Hey Guys! Welcome back to another day. Today we will be moving onto stacks from our linked lists and we are back with a very good question.

Question: 155. Min Stack

Design a stack that supports push, pop, top, and retrieving the minimum element in constant time.

Implement the MinStack class:

  • MinStack() initializes the stack object.
  • void push(int val) pushes the element val onto the stack.
  • void pop() removes the element on the top of the stack.
  • int top() gets the top element of the stack.
  • int getMin() retrieves the minimum element in the stack.
  • You must implement a solution with O(1) time complexity for each function.

Example 1:

Input:
["MinStack","push","push","push","getMin","pop","top","getMin"]
[[],[-2],[0],[-3],[],[],[],[]]
Output:
[null,null,null,null,-3,null,0,-2]
Explanation:
MinStack minStack = new MinStack();
minStack.push(-2);
minStack.push(0);
minStack.push(-3);
minStack.getMin(); // return -3
minStack.pop();
minStack.top(); // return 0
minStack.getMin(); // return -2


Understanding the MinStack:

  • push(val): This operation adds an element, val, to the stack. It also needs to keep track of the minimum element in the stack.

·····

DIRECTION 1 - Report every line of the rows that holds the string "part".

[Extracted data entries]
·····

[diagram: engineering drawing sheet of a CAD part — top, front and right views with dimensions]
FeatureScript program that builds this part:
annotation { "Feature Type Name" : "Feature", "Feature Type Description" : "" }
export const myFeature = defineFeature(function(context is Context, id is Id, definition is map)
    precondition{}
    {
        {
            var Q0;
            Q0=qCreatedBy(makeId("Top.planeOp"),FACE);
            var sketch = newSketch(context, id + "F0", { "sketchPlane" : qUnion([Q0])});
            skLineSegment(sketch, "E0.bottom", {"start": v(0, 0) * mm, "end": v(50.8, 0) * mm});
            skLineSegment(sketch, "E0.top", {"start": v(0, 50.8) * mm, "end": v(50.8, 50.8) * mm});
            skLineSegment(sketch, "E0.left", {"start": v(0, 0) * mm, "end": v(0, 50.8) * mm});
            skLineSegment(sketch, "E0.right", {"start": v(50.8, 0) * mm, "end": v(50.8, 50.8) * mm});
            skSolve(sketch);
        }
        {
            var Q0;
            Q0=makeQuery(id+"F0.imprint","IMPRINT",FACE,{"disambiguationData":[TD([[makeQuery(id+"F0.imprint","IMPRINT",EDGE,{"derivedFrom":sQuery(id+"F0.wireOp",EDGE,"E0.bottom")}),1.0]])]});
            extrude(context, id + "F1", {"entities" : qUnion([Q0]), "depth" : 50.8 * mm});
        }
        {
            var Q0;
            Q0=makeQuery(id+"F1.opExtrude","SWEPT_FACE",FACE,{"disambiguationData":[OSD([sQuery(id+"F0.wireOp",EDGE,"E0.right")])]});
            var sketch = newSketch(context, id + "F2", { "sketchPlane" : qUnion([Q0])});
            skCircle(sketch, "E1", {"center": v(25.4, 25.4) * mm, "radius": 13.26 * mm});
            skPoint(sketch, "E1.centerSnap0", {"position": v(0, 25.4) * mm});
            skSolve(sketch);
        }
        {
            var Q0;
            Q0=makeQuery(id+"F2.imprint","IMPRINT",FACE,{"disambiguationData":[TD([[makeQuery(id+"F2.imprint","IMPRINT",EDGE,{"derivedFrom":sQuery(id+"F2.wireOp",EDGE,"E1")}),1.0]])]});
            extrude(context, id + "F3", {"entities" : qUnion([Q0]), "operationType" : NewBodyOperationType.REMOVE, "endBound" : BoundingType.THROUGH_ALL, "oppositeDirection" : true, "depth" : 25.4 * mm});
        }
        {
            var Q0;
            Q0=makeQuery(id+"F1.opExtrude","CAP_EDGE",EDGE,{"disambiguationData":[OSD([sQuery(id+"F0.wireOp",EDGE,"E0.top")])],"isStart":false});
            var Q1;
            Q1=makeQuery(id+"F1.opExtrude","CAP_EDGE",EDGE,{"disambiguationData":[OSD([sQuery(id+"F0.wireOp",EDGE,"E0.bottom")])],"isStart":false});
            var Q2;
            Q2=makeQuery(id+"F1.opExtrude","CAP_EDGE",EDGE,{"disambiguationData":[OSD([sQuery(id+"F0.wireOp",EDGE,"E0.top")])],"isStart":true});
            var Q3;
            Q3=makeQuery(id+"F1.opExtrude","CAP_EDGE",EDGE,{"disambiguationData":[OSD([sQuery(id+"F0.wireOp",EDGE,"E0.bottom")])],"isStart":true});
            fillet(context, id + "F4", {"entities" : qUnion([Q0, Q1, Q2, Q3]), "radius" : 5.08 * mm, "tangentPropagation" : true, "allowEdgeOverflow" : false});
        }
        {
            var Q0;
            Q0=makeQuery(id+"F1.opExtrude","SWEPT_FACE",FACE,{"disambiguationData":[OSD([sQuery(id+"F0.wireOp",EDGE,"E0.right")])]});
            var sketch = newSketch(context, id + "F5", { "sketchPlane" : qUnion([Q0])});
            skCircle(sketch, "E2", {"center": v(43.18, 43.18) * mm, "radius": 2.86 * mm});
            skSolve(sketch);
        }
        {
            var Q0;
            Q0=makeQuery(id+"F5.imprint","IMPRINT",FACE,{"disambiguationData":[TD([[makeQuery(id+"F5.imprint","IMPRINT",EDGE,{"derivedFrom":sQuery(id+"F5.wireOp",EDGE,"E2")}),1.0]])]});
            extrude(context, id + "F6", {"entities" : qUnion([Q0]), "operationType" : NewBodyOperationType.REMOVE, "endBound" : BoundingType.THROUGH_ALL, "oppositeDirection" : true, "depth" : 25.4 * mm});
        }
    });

·····

DIRECTION 2 - Please say whether each statement agrees with the Min Stack post, answering yes or no and quoting the deciding words from it. (a) Each function must run in O(1) time. (b) In Example 1, the first getMin call returns -2. (c) The post moves on to stacks from linked lists.

TASK RESULT 1 -
[diagram: engineering drawing sheet of a CAD part — top, front and right views with dimensions]
FeatureScript program that builds this part:

TASK RESULT 2 -
(a) Yes: "You must implement a solution with O(1) time complexity for each function."
(b) No: "minStack.getMin(); // return -3"
(c) Yes: "Today we will be moving onto stacks from our linked lists"